I will also like to say when people talk about cost‑effectiveness of early intervention services they're largely quoting this study and it's largely jail time that makes it, decreased jail time that reduces the costs.
The second study that I'd like to bring to your attention is the Absinario project. It was a randomized trial for disadvantaged childhood of early childhood education from North Carolina and in fact is the direct antecedent of IHDP; Partners for Learning was the curriculum that was developed there. They have followed their cohort out to age 21. Their result at age eight parallel very closely what we saw at age eight in our 2,001 to 2500 gram birth weight cohort. And as you can see, the difference here in reading scores remains all the way out to age 21. And the difference in math achievement scores also remains the same, out to age 21. Again, without any subsequent intervention on the parties.
We all lose math scores as we go along. So what do we conclude? First, postnatal environment is a powerful predictor of child outcomes for all children except for perhaps ‑‑ I would say for all children regardless of their prenatal outcomes.

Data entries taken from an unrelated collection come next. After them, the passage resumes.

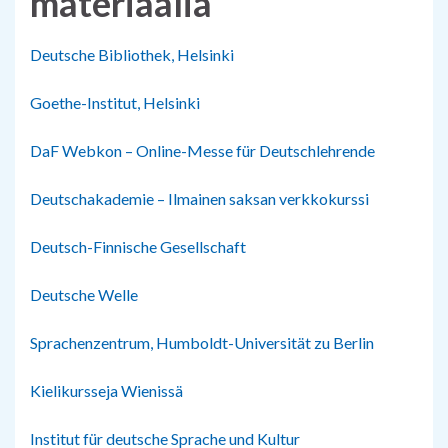
materiaalia
Deutsche Bibliothek, Helsinki
Goethe-Institut, Helsinki
DaF Webkon – Online-Messe für Deutschlehrende
Deutschakademie – Ilmainen saksan verkkokurssi
Deutsch-Finnische Gesellschaft
Deutsche Welle
Sprachenzentrum, Humboldt-Universität zu Berlin
Kielikursseja Wienissä
Institut für deutsche Sprache und Kultur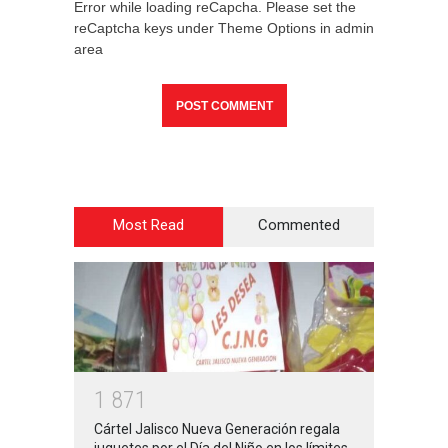
Error while loading reCapcha. Please set the
reCaptcha keys under Theme Options in admin
area
Most Read
Commented
1
8
7
1
Cártel Jalisco Nueva Generación regala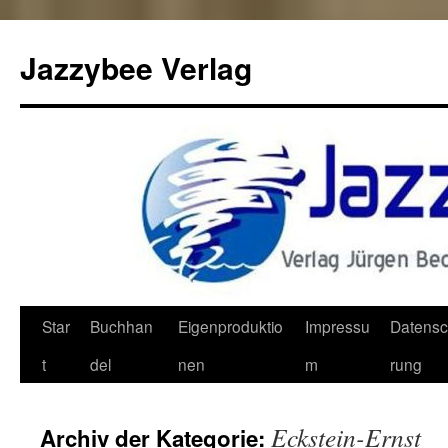
Jazzybee Verlag
Zum
Star
Buchhan
Eigenproduktio
Impressu
Datensc
Inhalt
t
del
nen
m
rung
springen
Eckstein-Ernst
Archiv der Kategorie: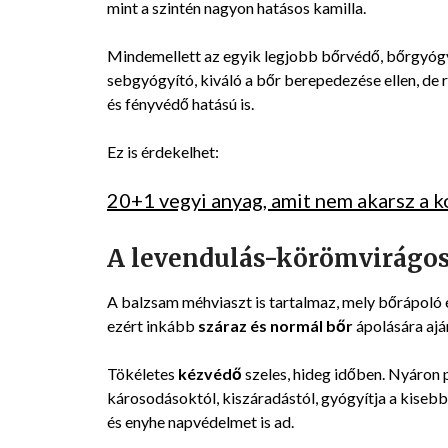
mint a szintén nagyon hatásos kamilla.
Mindemellett az egyik legjobb bőrvédő, bőrgyógy
sebgyógyító, kiváló a bőr berepedezése ellen, de r
és fényvédő hatású is.
Ez is érdekelhet:
20+1 vegyi anyag, amit nem akarsz a 
A levendulás-körömvirágos
A balzsam méhviaszt is tartalmaz, mely bőrápoló 
ezért inkább
száraz és normál bőr
ápolására ajá
Tökéletes
kézvédő
szeles, hideg időben. Nyáron 
károsodásoktól, kiszáradástól, gyógyítja a kiseb
és enyhe napvédelmet is ad.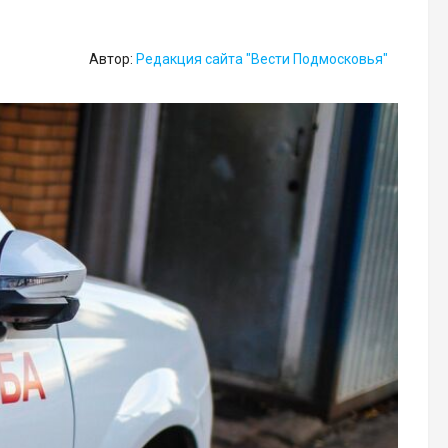
Автор:
Редакция сайта "Вести Подмосковья"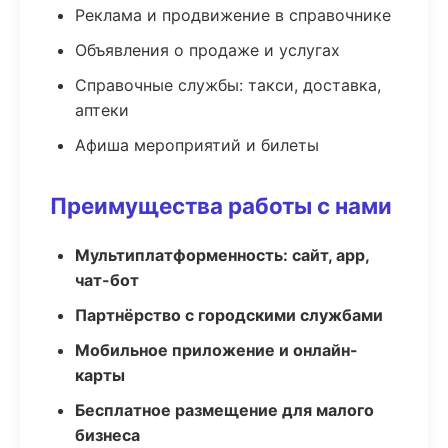
Реклама и продвижение в справочнике
Объявления о продаже и услугах
Справочные службы: такси, доставка,
аптеки
Афиша мероприятий и билеты
Преимущества работы с нами
Мультиплатформенность: сайт, app,
чат-бот
Партнёрство с городскими службами
Мобильное приложение и онлайн-
карты
Бесплатное размещение для малого
бизнеса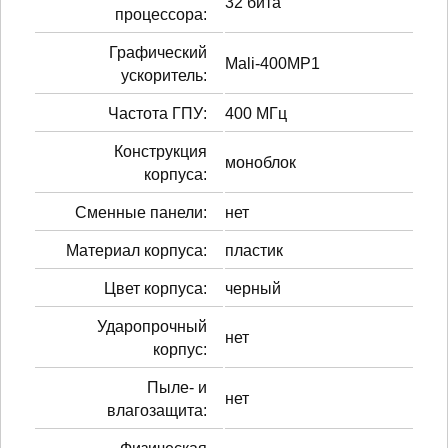
32 бита
процессора:
Графический
Mali-400MP1
ускоритель:
Частота ГПУ:
400 МГц
Конструкция
моноблок
корпуса:
Сменные панели:
нет
Материал корпуса:
пластик
Цвет корпуса:
черный
Ударопрочный
нет
корпус:
Пыле- и
нет
влагозащита: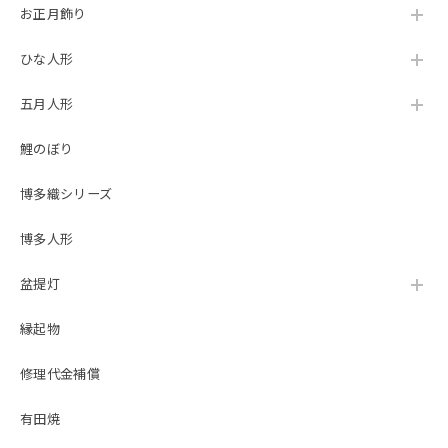
雀 緑糸 大鍬 収
兜収納飾り 8号剣NA
名》50600-0055
つぼみ雛をさがしていました。 どこも売り切れの中、在庫
お正月飾り
納タイプ【商品コー
SH51 木目込兜飾
がありすぐに発送して頂き助かりました。 とてもかわいら
ド50810-0111 10号
り ログウッド
しく、娘もとても気に入っています。
純金箔押兜 竹雀
ひな人形
緑糸 大鍬 52215-
2214 5-22-14 台屛
五月人形
風セット 収納ハニ
ーB 寄木細工
雛人形｜ひな人形｜初節句｜コンパクト｜おしゃれ｜モダン｜インテリア｜プレミアム｜こだわり｜おすすめ｜作家｜〔商品コード〕32200-8004〔品番〕MAT8004 小芥子親王 TR-6005 黄×ピンク <商品コード>33315-2610 <品番>3-26-10 台屛風セット 白松45㎝ モカ平台
52410-0101 弓太刀
2026/02/21
鯉のぼり
10号清流】
ネットの写真を見て購入しましたが、実際に届いてみて想像
博多織シリーズ
以上に良かったです。お顔やお着物が上品で、台座のベージ
ュ系の色味が部屋の雰囲気に合っていて、見るたび幸せな気
博多人形
持ちになります。 コンパクトなお飾りを探していると人形
の着物に対して顔が大きくアンバランスなものが多いと感じ
盆提灯
ていたのですが、松屋さんの雛人形はそういったこともなく
本格的な作りのままサイズをが小さくなっていてお顔にも品
縁起物
があってとても良かったです。 台座の屏風部分にはゴールド
のデザインが入っていてシンプルながらも華やかな印象で、
こちらの台座にしてよかったと思います。
修理代金補償
有田焼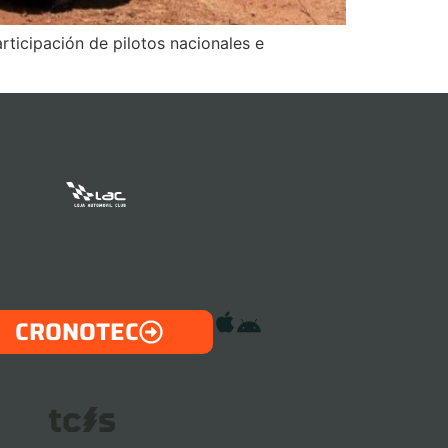
rticipación de pilotos nacionales e
CRONOTEC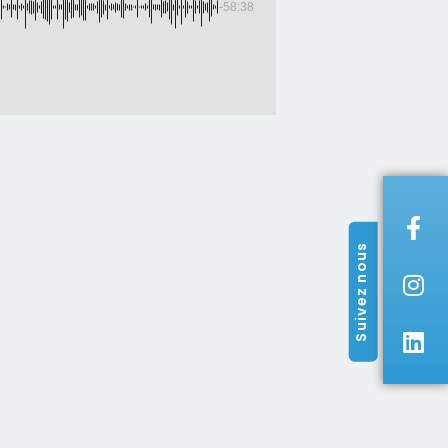
-58:38
Suivez nous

Evidence is increasing that early childhood interventions can improve outcomes for children for a variety of reasons, both physical and environmental.
And finally, intensive programs may have a lasting effect. What I will say is, however, we don't know how intensive intensive needs to be in order to get these effects and there's still a substantial amount that we need to know about modalities, the curriculum and comparisons of various approaches to various types of children. Thank you.